Wednesday, 29 October 2008
Helen Tew,a memorable lady
Hellen Tew,always wanted to sail,she did eventualy,then wrote a book about it but sadly passed away before her story was published.
HELEN TEW sits at the helm of a very small yacht after a very long voyage from the Solent to the Caribbean, explaining why one should never give up on a lifetime's dream. A few weeks ago, she fulfilled hers by sailing across the Atlantic. And then, here at the harbour on the island of St Martin, she celebrated her 89th birthday.
Helen Tew:'I have lived, really, for sailing and the sea'
It is simply never too late to do the things you've always wanted to do, she says, with a twinkle in her eye. "I am tickled pink. To be here, on this boat, has been my ambition for 70 years. You must never, ever give up. You must always look forward to something."
Her journey may well be record-breaking - the oldest woman, perhaps, in the smallest boat to cross the Atlantic: Guinness is looking into it - but Tew, who has five sons and 11 grandchildren, really does not care. The trip has far more significance for her than that: she set sail to keep a promise made to her husband - and to settle a score with the other significant man in her life, her father.

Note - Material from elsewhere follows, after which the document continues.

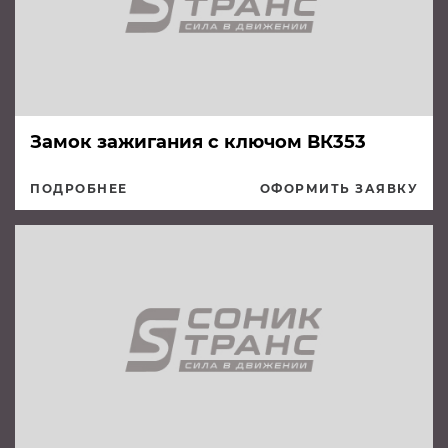
Замок зажигания с ключом ВК353
ПОДРОБНЕЕ
ОФОРМИТЬ ЗАЯВКУ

In 1934, Tew's father, Commander Douglas Graham of the Royal Navy, planned his own crossing of the Atlantic in a small boat. This was a bold adventure, considered outlandishly dangerous at the time, and his daughter Helen, in her early twenties, wanted desperately to go with him.
Father and daughter had been sailing together all her life, and Tew had already accompanied him on an earlier journey, north to the Faroes. He had promised that she could come on the Atlantic voyage but, in the end, decided that the crossing would be too much of a risk to his daughter's life.